---- Supplied material
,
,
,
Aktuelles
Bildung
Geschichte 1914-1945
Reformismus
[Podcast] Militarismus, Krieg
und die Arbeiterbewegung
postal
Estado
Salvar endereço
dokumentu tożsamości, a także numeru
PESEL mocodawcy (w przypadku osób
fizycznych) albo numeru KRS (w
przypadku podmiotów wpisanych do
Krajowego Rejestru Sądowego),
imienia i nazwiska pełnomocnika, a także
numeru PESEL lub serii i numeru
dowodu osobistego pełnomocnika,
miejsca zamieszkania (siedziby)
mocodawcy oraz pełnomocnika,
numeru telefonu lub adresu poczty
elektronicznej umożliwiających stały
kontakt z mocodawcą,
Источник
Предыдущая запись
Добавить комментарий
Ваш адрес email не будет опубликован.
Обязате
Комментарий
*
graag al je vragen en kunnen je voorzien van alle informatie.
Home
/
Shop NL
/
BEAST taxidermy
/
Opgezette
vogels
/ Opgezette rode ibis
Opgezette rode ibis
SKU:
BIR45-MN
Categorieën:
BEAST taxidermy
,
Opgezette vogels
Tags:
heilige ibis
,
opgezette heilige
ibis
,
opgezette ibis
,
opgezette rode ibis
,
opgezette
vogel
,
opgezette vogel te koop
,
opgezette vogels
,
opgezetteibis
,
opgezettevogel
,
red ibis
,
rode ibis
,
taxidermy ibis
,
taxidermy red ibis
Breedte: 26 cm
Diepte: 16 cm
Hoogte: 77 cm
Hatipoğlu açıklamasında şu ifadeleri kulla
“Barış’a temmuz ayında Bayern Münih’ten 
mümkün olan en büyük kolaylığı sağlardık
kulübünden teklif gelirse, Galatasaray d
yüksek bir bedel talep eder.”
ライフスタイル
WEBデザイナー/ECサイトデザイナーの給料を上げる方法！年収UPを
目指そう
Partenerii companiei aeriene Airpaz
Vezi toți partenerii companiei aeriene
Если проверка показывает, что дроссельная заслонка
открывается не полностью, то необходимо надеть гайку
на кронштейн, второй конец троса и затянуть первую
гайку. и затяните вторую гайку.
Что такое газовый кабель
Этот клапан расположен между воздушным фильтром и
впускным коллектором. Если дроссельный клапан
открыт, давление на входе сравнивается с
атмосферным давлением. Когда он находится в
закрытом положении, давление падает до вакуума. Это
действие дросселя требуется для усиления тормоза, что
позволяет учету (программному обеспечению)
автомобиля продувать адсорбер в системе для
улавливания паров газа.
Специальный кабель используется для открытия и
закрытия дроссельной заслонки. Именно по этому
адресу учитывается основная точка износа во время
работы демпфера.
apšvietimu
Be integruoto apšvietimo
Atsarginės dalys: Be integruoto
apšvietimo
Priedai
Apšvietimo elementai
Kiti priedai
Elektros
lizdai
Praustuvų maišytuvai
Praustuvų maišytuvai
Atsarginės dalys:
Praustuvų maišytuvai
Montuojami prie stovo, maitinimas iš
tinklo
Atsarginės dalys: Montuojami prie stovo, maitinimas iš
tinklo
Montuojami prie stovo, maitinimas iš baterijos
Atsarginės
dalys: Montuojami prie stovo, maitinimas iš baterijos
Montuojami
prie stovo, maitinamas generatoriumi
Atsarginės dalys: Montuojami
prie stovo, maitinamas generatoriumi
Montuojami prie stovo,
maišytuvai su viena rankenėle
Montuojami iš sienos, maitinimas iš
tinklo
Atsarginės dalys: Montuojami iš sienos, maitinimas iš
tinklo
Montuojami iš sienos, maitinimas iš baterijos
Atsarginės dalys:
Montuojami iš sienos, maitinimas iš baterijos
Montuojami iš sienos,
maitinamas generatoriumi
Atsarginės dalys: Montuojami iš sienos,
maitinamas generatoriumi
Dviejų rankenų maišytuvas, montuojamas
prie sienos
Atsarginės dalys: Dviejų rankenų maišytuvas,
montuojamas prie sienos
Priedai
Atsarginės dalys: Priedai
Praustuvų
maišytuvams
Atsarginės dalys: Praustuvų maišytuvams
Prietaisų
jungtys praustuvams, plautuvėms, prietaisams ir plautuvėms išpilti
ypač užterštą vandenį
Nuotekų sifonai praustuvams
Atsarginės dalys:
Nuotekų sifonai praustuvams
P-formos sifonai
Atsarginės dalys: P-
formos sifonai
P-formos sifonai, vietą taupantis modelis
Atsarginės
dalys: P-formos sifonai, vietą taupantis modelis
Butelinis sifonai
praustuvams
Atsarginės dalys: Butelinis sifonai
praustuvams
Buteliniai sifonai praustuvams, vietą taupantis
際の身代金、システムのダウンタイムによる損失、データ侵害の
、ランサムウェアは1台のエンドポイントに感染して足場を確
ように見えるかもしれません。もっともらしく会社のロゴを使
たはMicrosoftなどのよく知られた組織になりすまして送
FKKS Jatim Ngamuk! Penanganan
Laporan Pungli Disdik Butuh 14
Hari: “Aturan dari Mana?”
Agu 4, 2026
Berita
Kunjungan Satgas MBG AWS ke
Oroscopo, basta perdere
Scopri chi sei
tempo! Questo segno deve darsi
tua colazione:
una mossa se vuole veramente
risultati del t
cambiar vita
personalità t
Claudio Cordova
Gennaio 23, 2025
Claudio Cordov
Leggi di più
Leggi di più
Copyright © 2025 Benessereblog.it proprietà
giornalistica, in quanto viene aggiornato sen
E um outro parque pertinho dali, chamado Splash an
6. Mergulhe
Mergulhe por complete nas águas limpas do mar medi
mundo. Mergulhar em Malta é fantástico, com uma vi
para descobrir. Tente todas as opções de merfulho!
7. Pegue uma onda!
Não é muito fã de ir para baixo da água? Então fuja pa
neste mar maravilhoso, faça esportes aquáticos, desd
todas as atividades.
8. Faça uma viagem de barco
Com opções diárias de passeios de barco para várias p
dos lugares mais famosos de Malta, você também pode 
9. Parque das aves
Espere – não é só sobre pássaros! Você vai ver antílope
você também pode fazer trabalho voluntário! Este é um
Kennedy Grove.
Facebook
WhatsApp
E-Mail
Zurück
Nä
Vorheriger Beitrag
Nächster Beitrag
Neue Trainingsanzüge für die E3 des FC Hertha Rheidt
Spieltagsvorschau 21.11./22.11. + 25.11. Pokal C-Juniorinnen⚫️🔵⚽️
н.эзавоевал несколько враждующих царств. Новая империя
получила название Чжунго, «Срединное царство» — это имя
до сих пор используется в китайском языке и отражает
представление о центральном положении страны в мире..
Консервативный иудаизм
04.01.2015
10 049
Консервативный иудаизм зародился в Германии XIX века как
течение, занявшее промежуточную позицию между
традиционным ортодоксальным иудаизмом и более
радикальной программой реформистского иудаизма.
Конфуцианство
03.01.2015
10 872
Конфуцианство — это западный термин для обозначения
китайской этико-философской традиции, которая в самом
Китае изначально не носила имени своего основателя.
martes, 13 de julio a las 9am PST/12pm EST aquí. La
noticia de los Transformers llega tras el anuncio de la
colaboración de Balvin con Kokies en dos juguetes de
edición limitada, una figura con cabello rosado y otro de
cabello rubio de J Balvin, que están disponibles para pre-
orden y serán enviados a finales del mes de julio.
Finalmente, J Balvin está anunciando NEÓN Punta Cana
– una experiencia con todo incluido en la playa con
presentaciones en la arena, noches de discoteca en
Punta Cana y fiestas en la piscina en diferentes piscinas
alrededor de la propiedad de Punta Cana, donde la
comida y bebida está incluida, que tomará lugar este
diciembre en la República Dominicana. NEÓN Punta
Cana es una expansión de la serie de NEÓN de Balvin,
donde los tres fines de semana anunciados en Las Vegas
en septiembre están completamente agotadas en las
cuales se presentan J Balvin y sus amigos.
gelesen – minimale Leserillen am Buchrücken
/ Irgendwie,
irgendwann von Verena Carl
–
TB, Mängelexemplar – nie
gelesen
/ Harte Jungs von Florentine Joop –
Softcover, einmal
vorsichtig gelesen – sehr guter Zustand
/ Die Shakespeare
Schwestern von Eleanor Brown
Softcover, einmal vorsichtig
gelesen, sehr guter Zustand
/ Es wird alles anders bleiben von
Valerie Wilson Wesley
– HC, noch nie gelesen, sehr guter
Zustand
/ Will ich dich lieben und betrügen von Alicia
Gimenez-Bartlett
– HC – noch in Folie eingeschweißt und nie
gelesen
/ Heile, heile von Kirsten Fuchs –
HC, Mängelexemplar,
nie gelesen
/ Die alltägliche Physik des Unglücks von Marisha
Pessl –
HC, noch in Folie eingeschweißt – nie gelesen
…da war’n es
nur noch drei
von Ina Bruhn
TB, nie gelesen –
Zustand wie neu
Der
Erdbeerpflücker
--------
### Instructions to follow
Quote the entries word for word, from the first line through the line containing "Специальный кабель используется", with that line included.

### Solution to this problem
,
,
,
Aktuelles
Bildung
Geschichte 1914-1945
Reformismus
[Podcast] Militarismus, Krieg
und die Arbeiterbewegung
postal
Estado
Salvar endereço
dokumentu tożsamości, a także numeru
PESEL mocodawcy (w przypadku osób
fizycznych) albo numeru KRS (w
przypadku podmiotów wpisanych do
Krajowego Rejestru Sądowego),
imienia i nazwiska pełnomocnika, a także
numeru PESEL lub serii i numeru
dowodu osobistego pełnomocnika,
miejsca zamieszkania (siedziby)
mocodawcy oraz pełnomocnika,
numeru telefonu lub adresu poczty
elektronicznej umożliwiających stały
kontakt z mocodawcą,
Источник
Предыдущая запись
Добавить комментарий
Ваш адрес email не будет опубликован.
Обязате
Комментарий
*
graag al je vragen en kunnen je voorzien van alle informatie.
Home
/
Shop NL
/
BEAST taxidermy
/
Opgezette
vogels
/ Opgezette rode ibis
Opgezette rode ibis
SKU:
BIR45-MN
Categorieën:
BEAST taxidermy
,
Opgezette vogels
Tags:
heilige ibis
,
opgezette heilige
ibis
,
opgezette ibis
,
opgezette rode ibis
,
opgezette
vogel
,
opgezette vogel te koop
,
opgezette vogels
,
opgezetteibis
,
opgezettevogel
,
red ibis
,
rode ibis
,
taxidermy ibis
,
taxidermy red ibis
Breedte: 26 cm
Diepte: 16 cm
Hoogte: 77 cm
Hatipoğlu açıklamasında şu ifadeleri kulla
“Barış’a temmuz ayında Bayern Münih’ten 
mümkün olan en büyük kolaylığı sağlardık
kulübünden teklif gelirse, Galatasaray d
yüksek bir bedel talep eder.”
ライフスタイル
WEBデザイナー/ECサイトデザイナーの給料を上げる方法！年収UPを
目指そう
Partenerii companiei aeriene Airpaz
Vezi toți partenerii companiei aeriene
Если проверка показывает, что дроссельная заслонка
открывается не полностью, то необходимо надеть гайку
на кронштейн, второй конец троса и затянуть первую
гайку. и затяните вторую гайку.
Что такое газовый кабель
Этот клапан расположен между воздушным фильтром и
впускным коллектором. Если дроссельный клапан
открыт, давление на входе сравнивается с
атмосферным давлением. Когда он находится в
закрытом положении, давление падает до вакуума. Это
действие дросселя требуется для усиления тормоза, что
позволяет учету (программному обеспечению)
автомобиля продувать адсорбер в системе для
улавливания паров газа.
Специальный кабель используется для открытия и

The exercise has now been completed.